There’s something I’ve always wondered. Okay, I wonder about a lot of things. Blame my parents they raised me to question everything. But I digress. Why is New Year’s Day on such an odd day? I mean, it’s not on an equinox. It’s not on the longest or shortest day of the year?
I would think that given that we started as gatherers (with a minuscule amount of hunting) then evolved into farming, that our year would start when life returned to the region we lived in. So spring–which would mean the New Year’s would start six months apart depending on what side of the equator you lived on.
But at what point did we stop looking around us and look up at the heavens to decide that stuff up there effects us more than we could ever effect the planet? (Ignore the irony of that statement until another post).
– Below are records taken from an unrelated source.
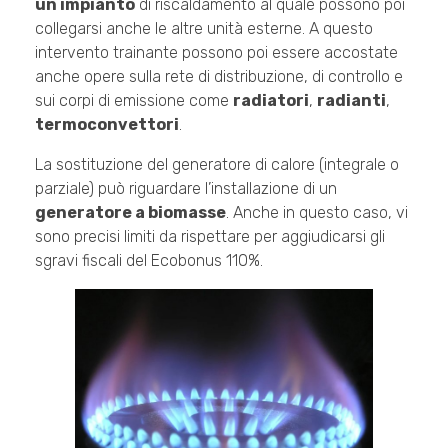
un impianto
di riscaldamento al quale possono poi
collegarsi anche le altre unità esterne. A questo
intervento trainante possono poi essere accostate
anche opere sulla rete di distribuzione, di controllo e
sui corpi di emissione come
radiatori
,
radianti
,
termoconvettori
.
La sostituzione del generatore di calore (integrale o
parziale) può riguardare l’installazione di un
generatore a biomasse
. Anche in questo caso, vi
sono precisi limiti da rispettare per aggiudicarsi gli
sgravi fiscali del Ecobonus 110%.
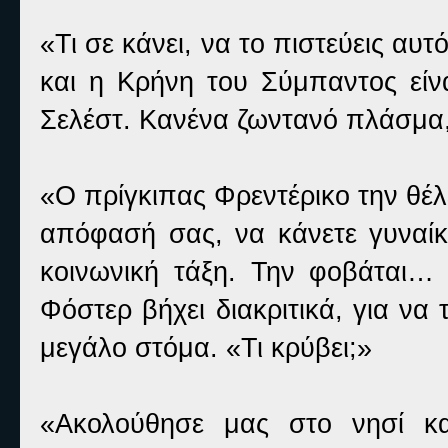
«Τι σε κάνει, να το πιστεύεις α
και η Κρήνη του Σύμπαντος είν
Σελέστ. Κανένα ζωντανό πλάσμα, 
«Ο πρίγκιπας Φρεντέρικο την θέλ
απόφασή σας, να κάνετε γυναίκ
κοινωνική τάξη. Την φοβάται… έ
Φόστερ βήχει διακριτικά, για να
μεγάλο στόμα. «Τι κρύβει;»
«Ακολούθησε μας στο νησί κα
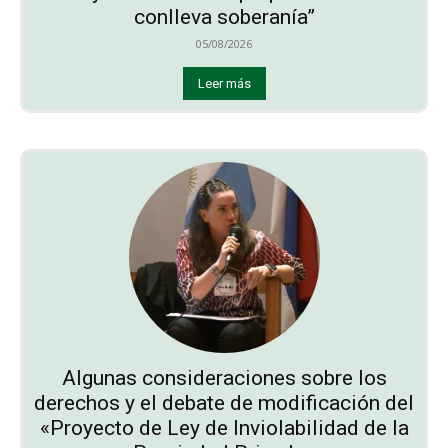
conlleva soberanía”
05/08/2026
Leer más
Algunas consideraciones sobre los
derechos y el debate de modificación del
«Proyecto de Ley de Inviolabilidad de la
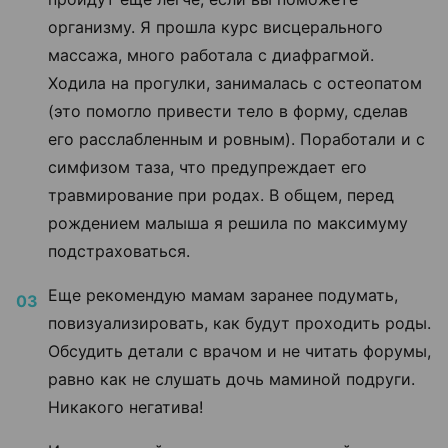
организму. Я прошла курс висцерального
массажа, много работала с диафрагмой.
Ходила на прогулки, занималась с остеопатом
(это помогло привести тело в форму, сделав
его расслабленным и ровным). Поработали и с
симфизом таза, что предупреждает его
травмирование при родах. В общем, перед
рождением малыша я решила по максимуму
подстраховаться.
Еще рекомендую мамам заранее подумать,
повизуализировать, как будут проходить роды.
Обсудить детали с врачом и не читать форумы,
равно как не слушать дочь маминой подруги.
Никакого негатива!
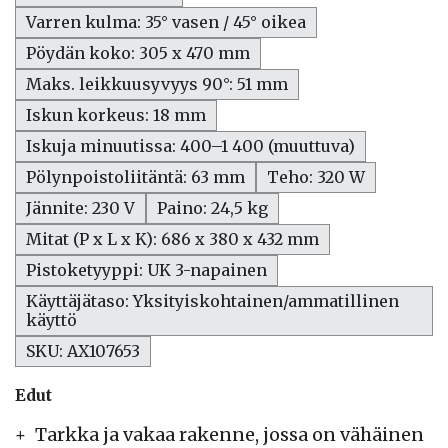
Varren kulma: 35° vasen / 45° oikea
Pöydän koko: 305 x 470 mm
Maks. leikkuusyvyys 90°: 51 mm
Iskun korkeus: 18 mm
Iskuja minuutissa: 400–1 400 (muuttuva)
Pölynpoistoliitäntä: 63 mm
Teho: 320 W
Jännite: 230 V
Paino: 24,5 kg
Mitat (P x L x K): 686 x 380 x 432 mm
Pistoketyyppi: UK 3-napainen
Käyttäjätaso: Yksityiskohtainen/ammatillinen
käyttö
SKU: AX107653
Edut
Tarkka ja vakaa rakenne, jossa on vähäinen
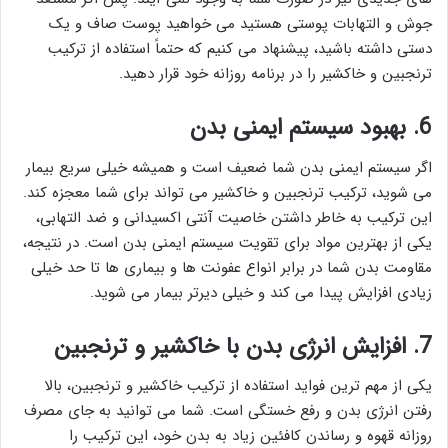
جوش و التهابات پوستی هستید می خواهید پوست صاف و یک
دستی داشته باشید، پیشنهاد می کنیم که حتماً استفاده از ترکیب
ترنجبین و خاکشیر را در برنامه روزانه خود قرار دهید.
6. بهبود سیستم ایمنی بدن
اگر سیستم ایمنی بدن شما ضعیف است و همیشه خیلی سریع بیمار
می شوید، ترکیب ترنجبین و خاکشیر می تواند برای شما معجزه کند.
این ترکیب به خاطر داشتن خاصیت آنتی اکسیدانی و ضد التهابی،
یکی از بهترین مواد برای تقویت سیستم ایمنی بدن است. در نتیجه،
مقاومت بدن شما در برابر انواع عفونت ها و بیماری ها تا حد خیلی
زیادی افزایش پیدا می کند و خیلی دیرتر بیمار می شوید.
7. افزایش انرژی بدن با خاکشیر و ترنجبین
یکی از مهم ترین فواید استفاده از ترکیب خاکشیر و ترنجبین، بالا
رفتن انرژی بدن و رفع خستگی است. شما می توانید به جای مصرف
روزانه قهوه و رساندن کافئین زیاد به بدن خود، این ترکیب را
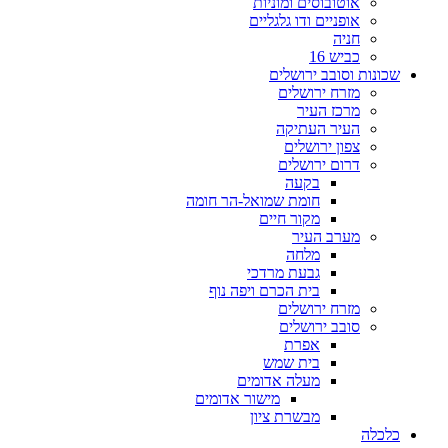
אוטובוסים ומוניות
אופניים ודו גלגליים
חניה
כביש 16
שכונות וסובב ירושלים
מזרח ירושלים
מרכז העיר
העיר העתיקה
צפון ירושלים
דרום ירושלים
בקעה
חומת שמואל-הר חומה
מקור חיים
מערב העיר
מלחה
גבעת מרדכי
בית הכרם ויפה נוף
מזרח ירושלים
סובב ירושלים
אפרת
בית שמש
מעלה אדומים
מישור אדומים
מבשרת ציון
כלכלה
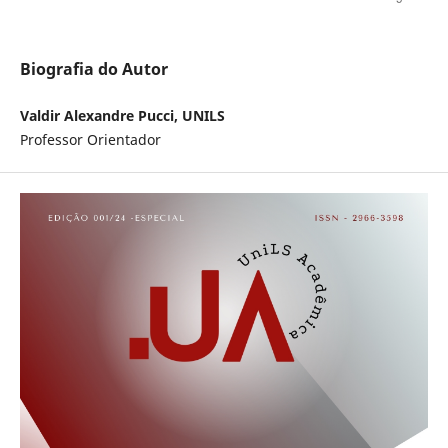
Biografia do Autor
Valdir Alexandre Pucci, UNILS
Professor Orientador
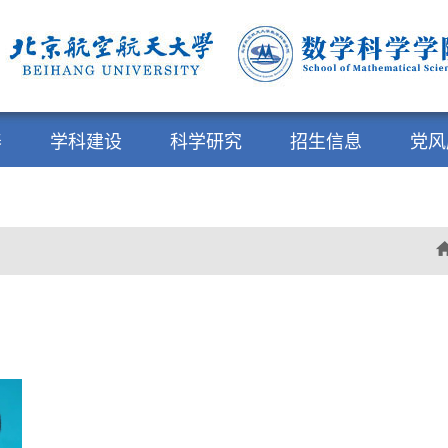
养
学科建设
科学研究
招生信息
党风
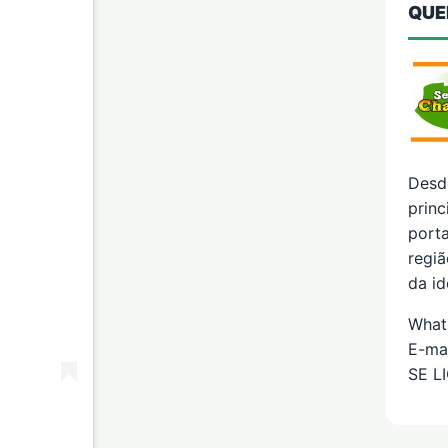
QUE
Desd
prin
porta
regiã
da id
What
E-ma
SE L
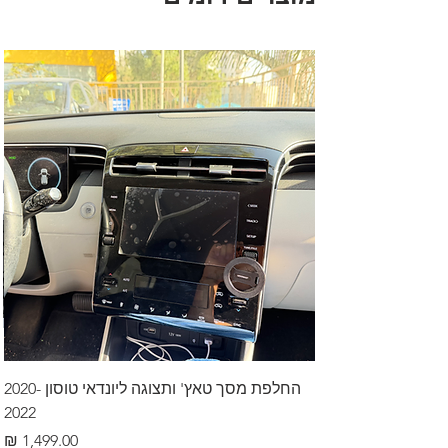
החלפת מסך טאץ' ותצוגה ליונדאי טוסון 2020-
2022
מחיר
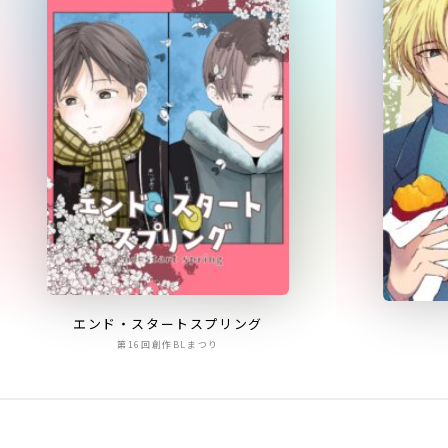
エンド・スタートスプリング
第16回創作BLまつり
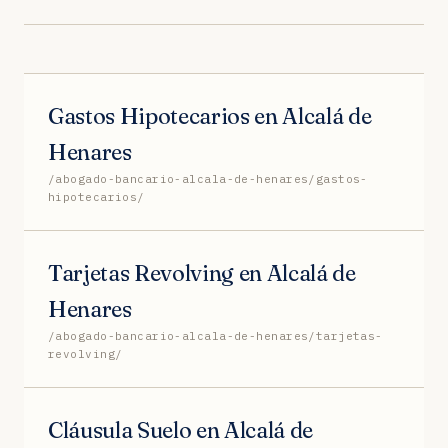
Gastos Hipotecarios en Alcalá de
Henares
/abogado-bancario-alcala-de-henares/gastos-
hipotecarios/
Tarjetas Revolving en Alcalá de
Henares
/abogado-bancario-alcala-de-henares/tarjetas-
revolving/
Cláusula Suelo en Alcalá de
The Chinese, Koreans, and the Islamic calendars all follow lunar calendars. Hindus mark the new year by when the sun enters Aries. And the good ol’ Georgian calendar is a corrected version of the Julian calendar based on the vernal equinoxes. The Romans gave us the Julian calendar. Depending on the source, it could be to honor the murdered Julius Caesar and his nationalized calendar or it could be to honor the two-faced god, Janus–who could look forward and back. (Being that the time between equinoxes was off by 11 minutes, their new year is now on the 14th of January).
I kind of like the Janus reference. I do believe that we should reflect on the past while moving forward into the sparkling new day. After all, we’re supposed to be a sentient species. We should learn from our mistakes (as well as others) and apply the lessons learned to our new opportunities. Okay, now I’m moving into sap territory.